I believe a number of countries that are malarious today can become malaria-free in 15 years if considerable efforts are made to improve access to treatment and prevention, if that vaccine we’ve been waiting for eventually arrives, and if new strategies are adopted mainly for vector control. There are many “Ifs” here, but I’m convinced we will not achieve the goal of elimination if we continue business as usual.
One important point to note is that as much as we shy away from boldly facing it, malaria is a disease of poverty. If you are well fed, live in a decent house, and have access to health care, you are less likely to get malaria, and even when you do, you are less likely to die from it. It’s high time we addressed the root causes of the problem.
Congratulations: You are about to start a new job with the IVCC. What will your role be within IVCC?
Thank you. I have just started my new job at IVCC as Senior Scientist. IVCC is a product development partnership (PDP) in vector control. Their main role in partnership with industry and academia is to develop new insecticides for public health. For the past 30 years, no new public health insecticide has been developed. I am privileged to join IVCC at a very exciting time when IVCC in partnership with industry are about to bring three new public health insecticides to market. IVCC is also working to address the problem of outdoor and residual malaria transmission (the transmission that is not prevented by insecticide treated nets and indoor residual spraying). My role is mainly to work with academia and manufacturers, to develop new vector control products that can address the problem of outdoor/residual malaria transmission.
During the recent ECTMIH conference you were pretty outspoken about the role of African scientists solving the African malaria problem.
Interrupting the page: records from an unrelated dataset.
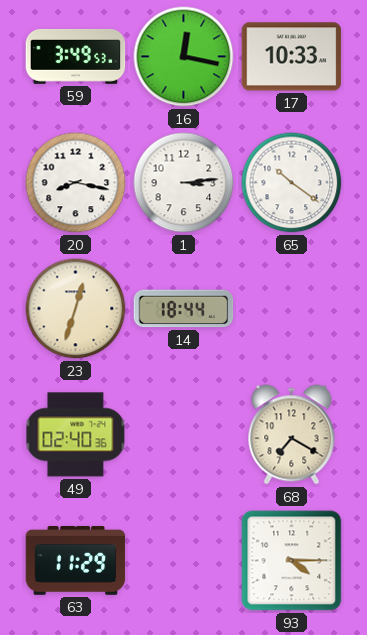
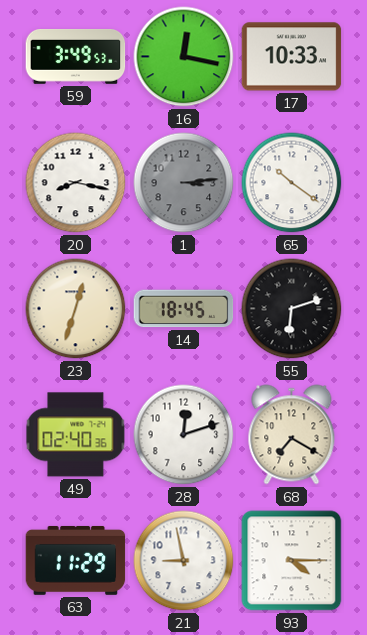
1 dial: white -> grey
14: 18:44 -> 18:45
55: none -> 6:12
28: none -> 12:12
21: none -> 8:58
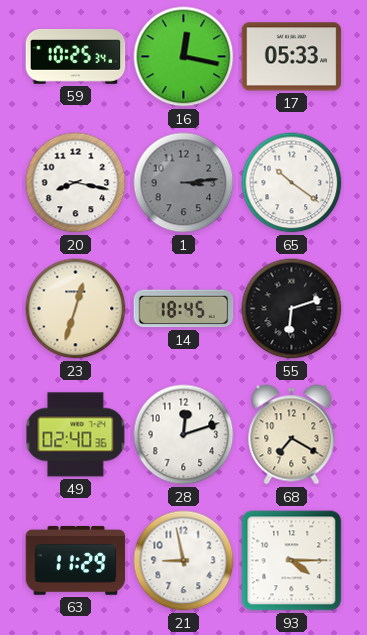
59: 3:49 -> 10:25
17: 10:33 -> 05:33
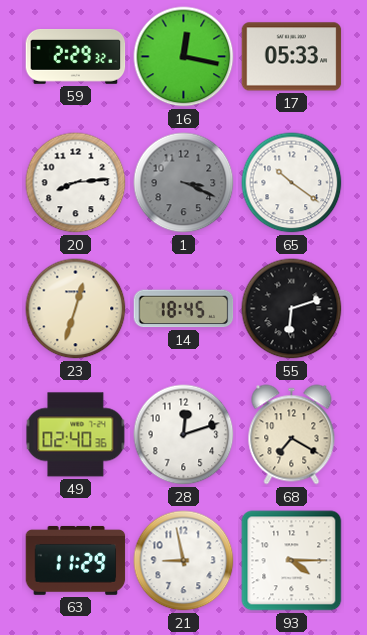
59: 10:25 -> 2:29
20: 8:17 -> 8:14
1: 3:14 -> 3:19
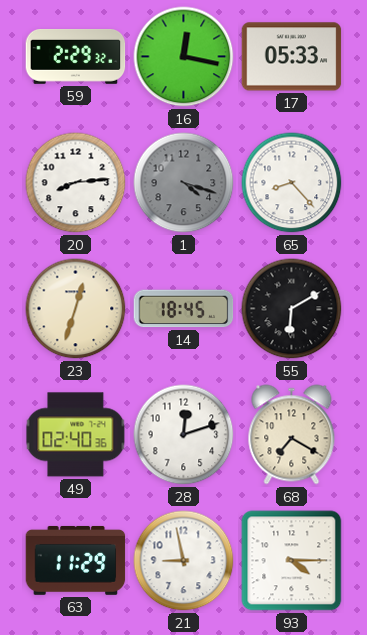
1: 3:19 -> 4:18
65: 10:21 -> 8:23
55: 6:12 -> 6:10
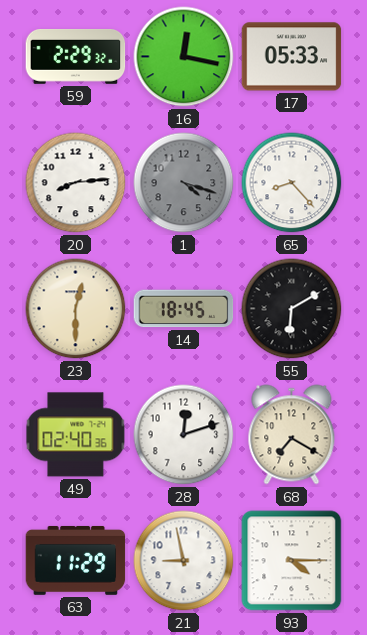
23: 12:33 -> 12:30
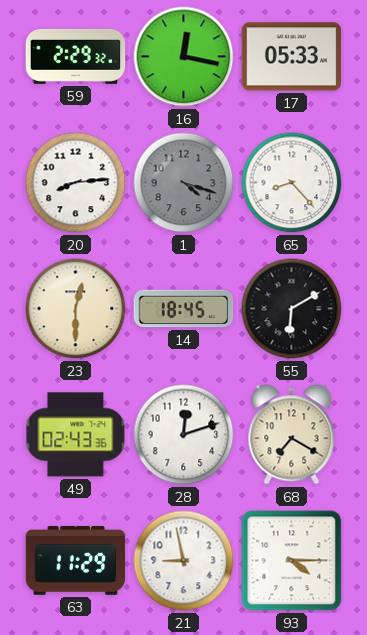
49: 02:40 -> 02:43
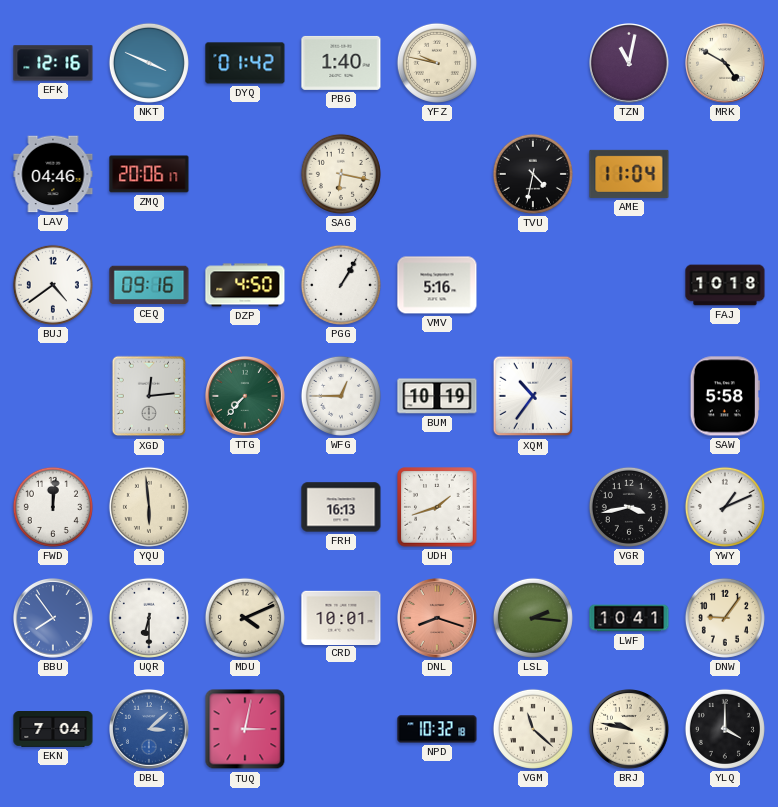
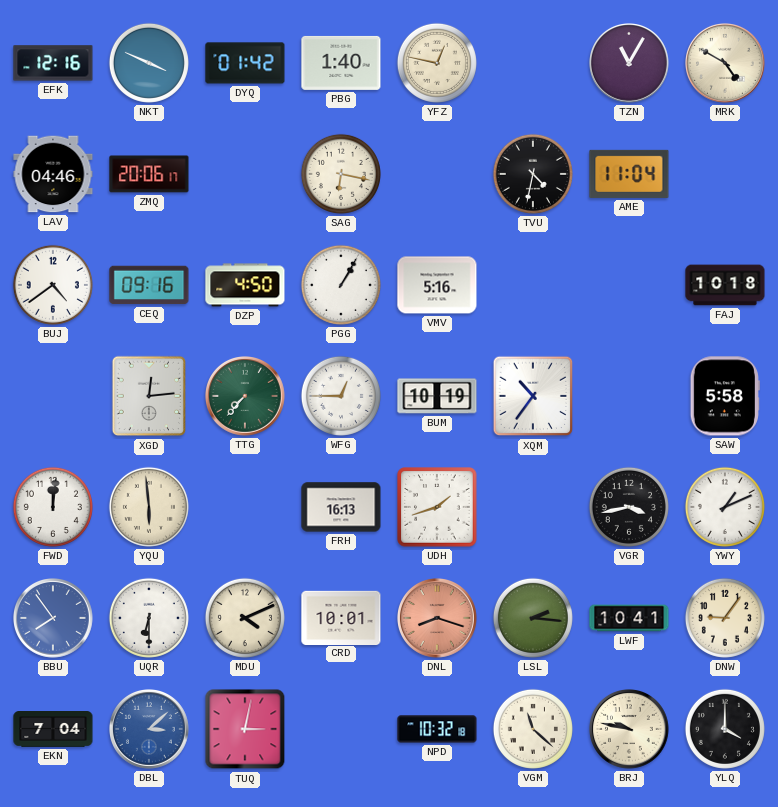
YFZ: 9:47 -> 12:47
TZN: 11:02 -> 11:05
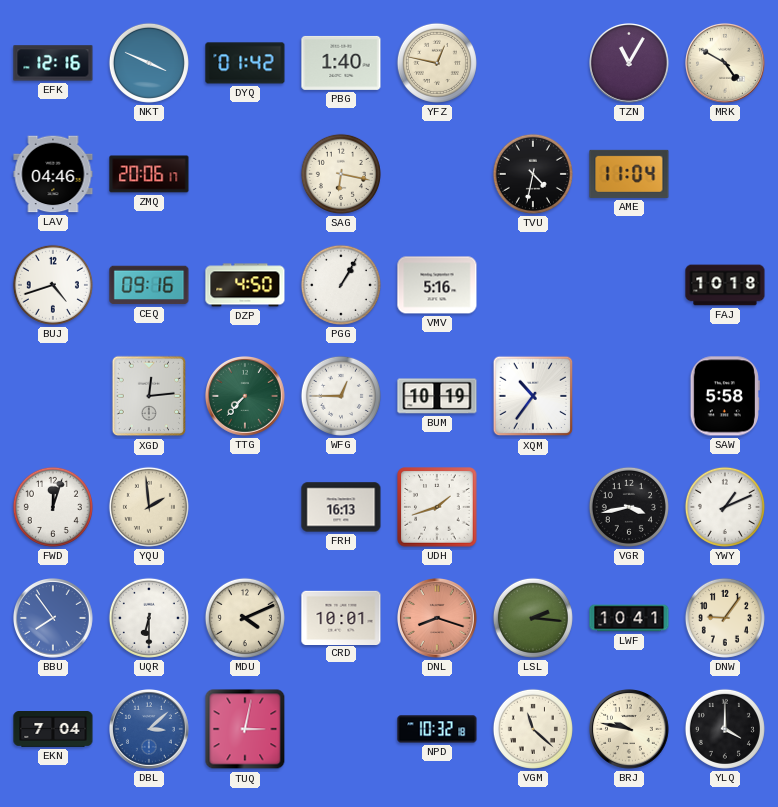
BUJ: 4:39 -> 4:42
FWD: 12:01 -> 12:03
YQU: 5:59 -> 1:59
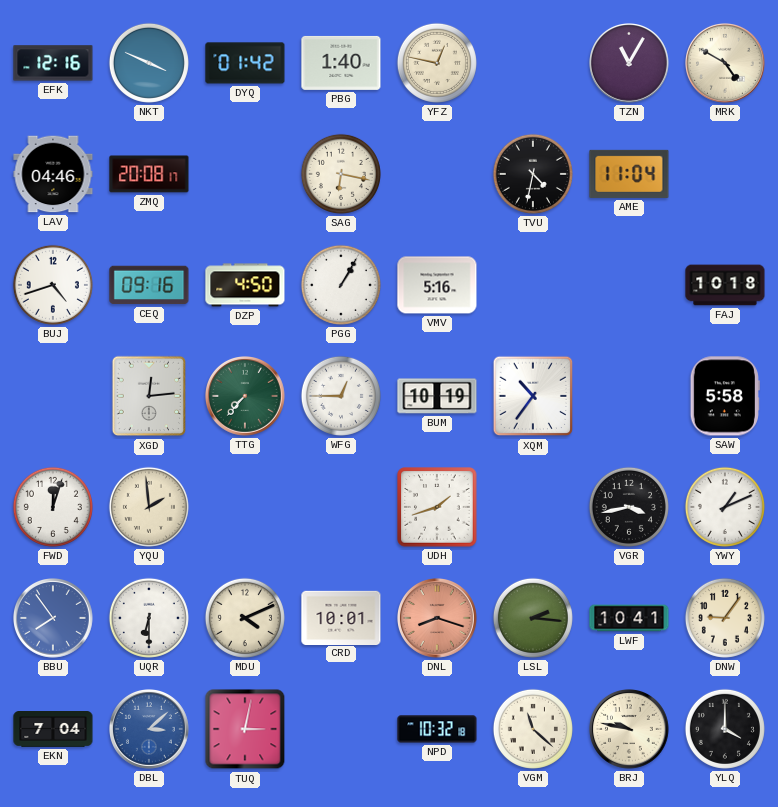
ZMQ: 20:06 -> 20:08
FRH: 16:13 -> none
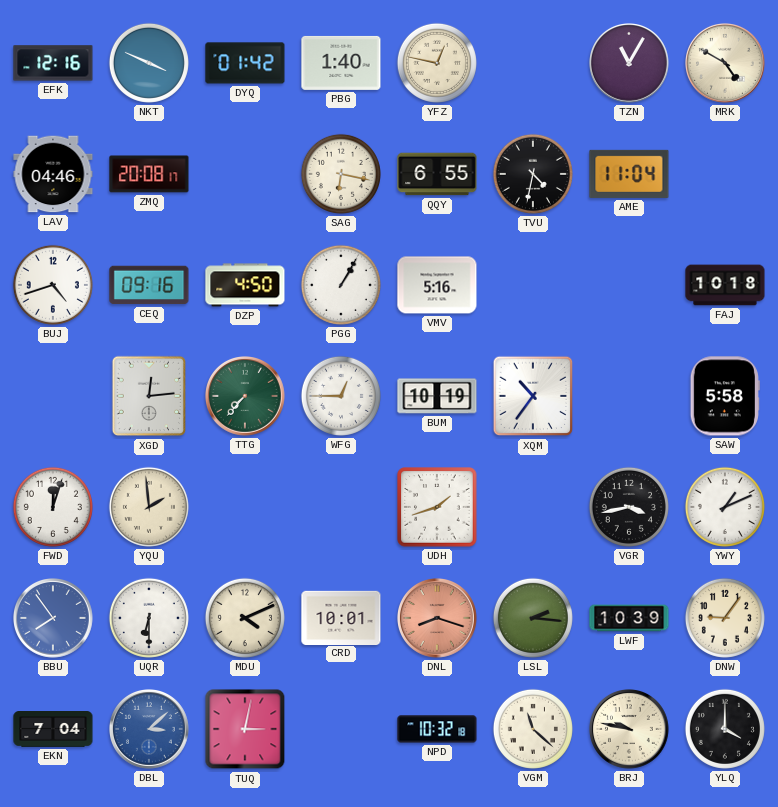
QQY: none -> 6:55
LWF: 10:41 -> 10:39
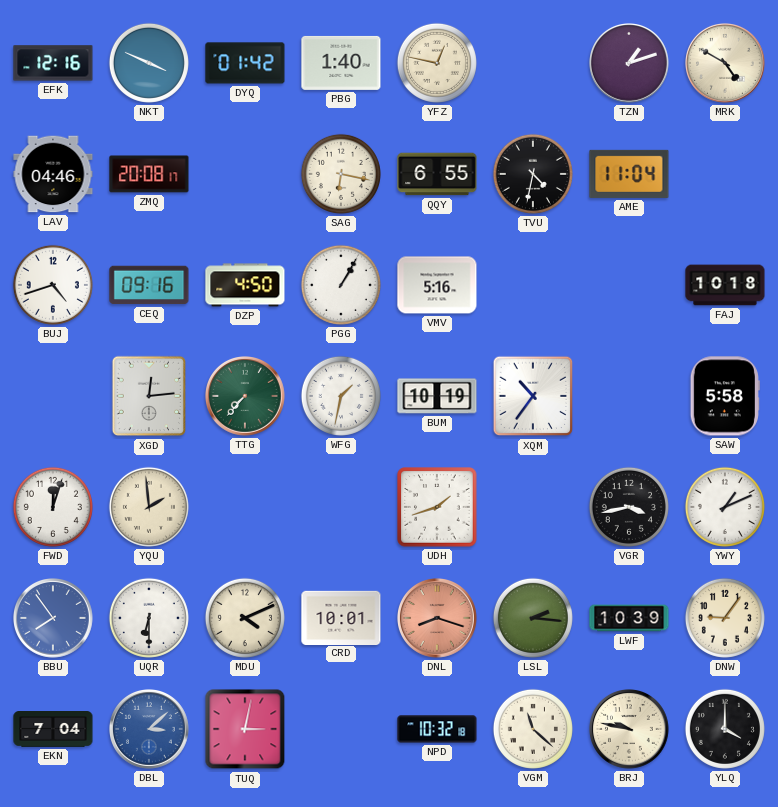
TZN: 11:05 -> 1:12
WFG: 12:45 -> 1:32
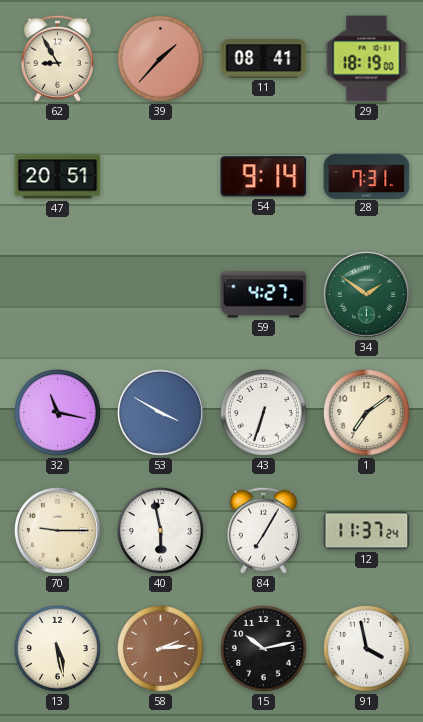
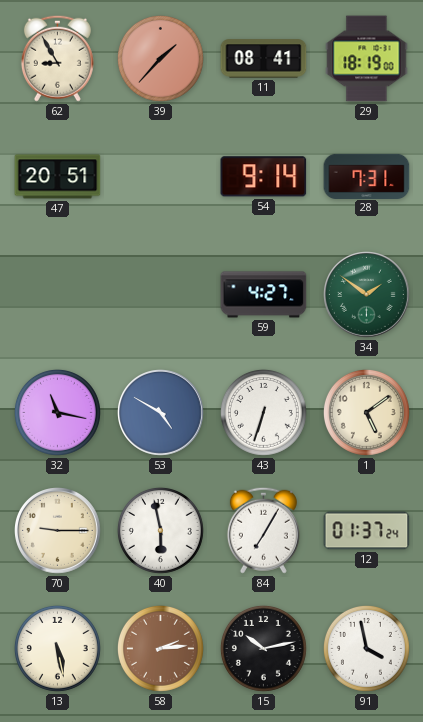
53: 3:50 -> 4:50
1: 7:09 -> 5:09
12: 11:37 -> 01:37
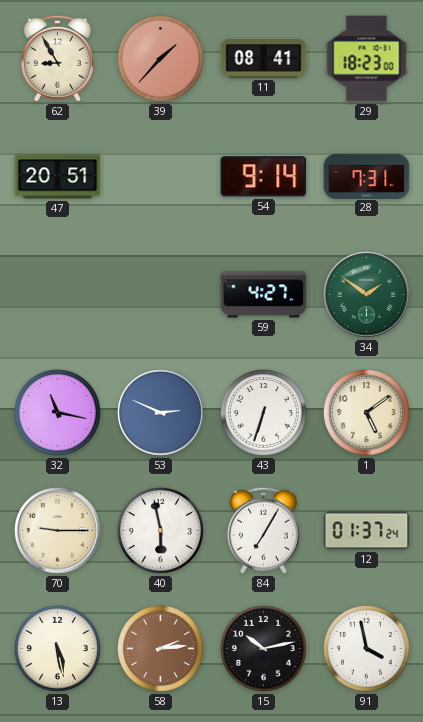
29: 18:19 -> 18:23
53: 4:50 -> 2:49
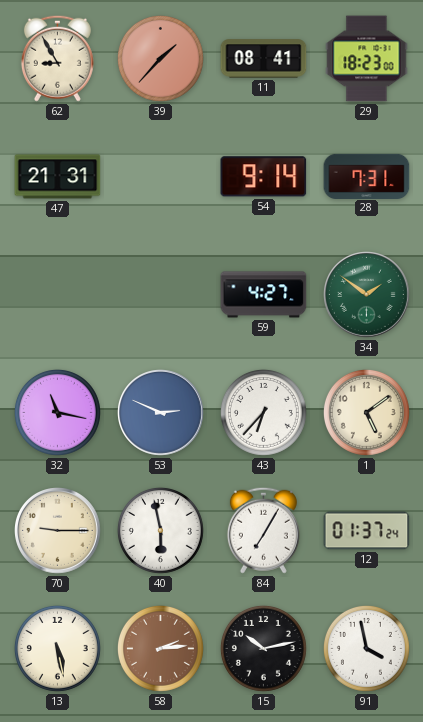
47: 20:51 -> 21:31
43: 6:33 -> 6:37
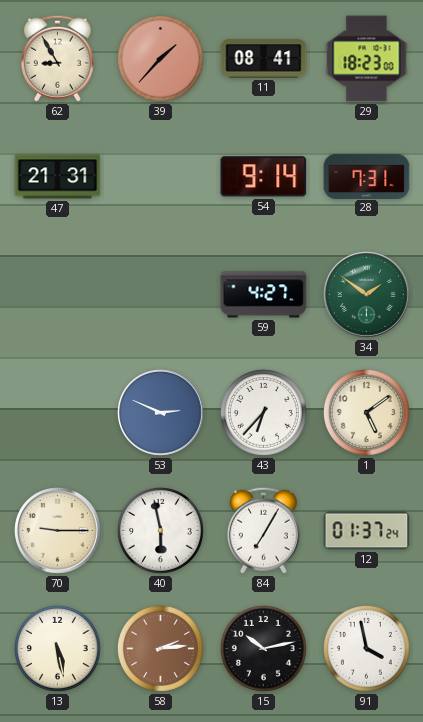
32: 11:17 -> none
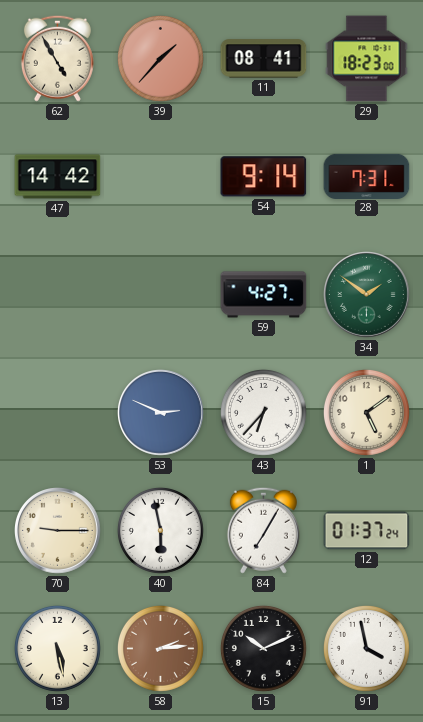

Can you elaborate a bit more on this here?
In malaria like in many other areas, Africans are often implementers of decisions they have not participated in making. This might sound political and is certainly a generalization that does not apply everywhere. Without assigning blames, it is important to realize that today we are reaching a critical mass of young African malariologists who can take the lead in shaping the malaria elimination agenda. They are young, well trained, motivated and enthusiastic about the role they can play in alleviating the problems plaguing their continent. It is equally important to recognize that we reached this stage with the help and dedication of non-Africans who spent their time and money to fight the burden caused by this preventable and curable disease.
Local problems often have local solutions, and African Scientists and implementers will play a great role in leading the way to malaria elimination. They need to own the agenda and any sustainable initiative should aim to equip them to do so. The funding community needs to realize that, the scientific community needs to adjust to that, but more importantly the African community need to demand that.
Silas nominated the next person for an E-interview. This person will be contacted soon.